Every record must appear in your copy exactly as written, with no pictures.

===== MATERIAL FOR THE TASK =====

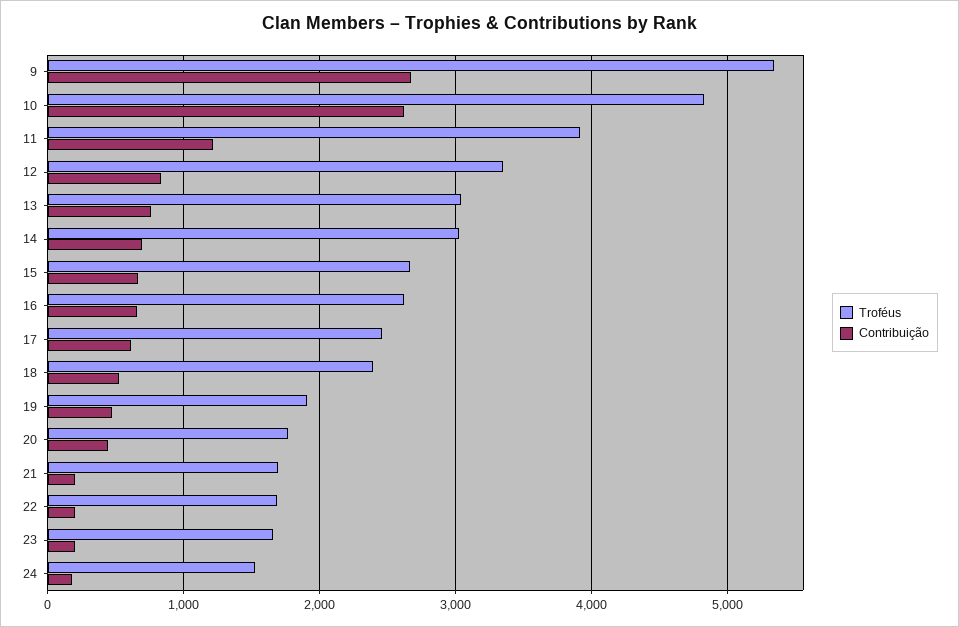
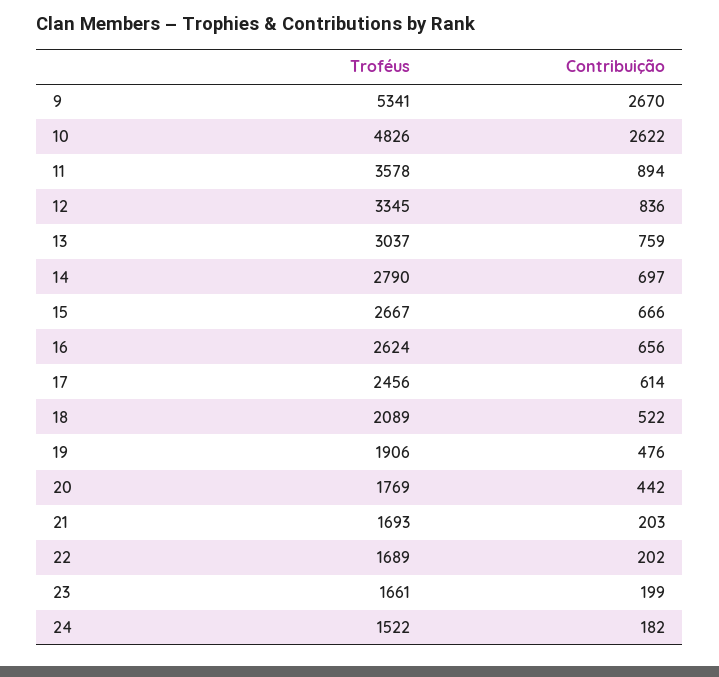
  {
    "Troféus": {
      "9": 5341,
      "10": 4826,
-     "11": 3900,
+     "11": 3578,
      "12": 3345,
      "13": 3037,
-     "14": 3000,
+     "14": 2790,
      "15": 2667,
      "16": 2624,
      "17": 2456,
-     "18": 2400,
+     "18": 2089,
      "19": 1906,
      "20": 1769,
      "21": 1693,
      "22": 1689,
      "23": 1661,
      "24": 1522
    },
    "Contribuição": {
      "9": 2670,
      "10": 2622,
-     "11": 1200,
+     "11": 894,
      "12": 836,
      "13": 759,
      "14": 697,
      "15": 666,
      "16": 656,
      "17": 614,
      "18": 522,
      "19": 476,
      "20": 442,
      "21": 203,
      "22": 202,
      "23": 199,
      "24": 182
    }
  }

=====

ANSWER TO THE EXERCISE:
  {
    "Troféus": {
      "9": 5341,
      "10": 4826,
-     "11": 3900,
+     "11": 3578,
      "12": 3345,
      "13": 3037,
-     "14": 3000,
+     "14": 2790,
      "15": 2667,
      "16": 2624,
      "17": 2456,
-     "18": 2400,
+     "18": 2089,
      "19": 1906,
      "20": 1769,
      "21": 1693,
      "22": 1689,
      "23": 1661,
      "24": 1522
    },
    "Contribuição": {
      "9": 2670,
      "10": 2622,
-     "11": 1200,
+     "11": 894,
      "12": 836,
      "13": 759,
      "14": 697,
      "15": 666,
      "16": 656,
      "17": 614,
      "18": 522,
      "19": 476,
      "20": 442,
      "21": 203,
      "22": 202,
      "23": 199,
      "24": 182
    }
  }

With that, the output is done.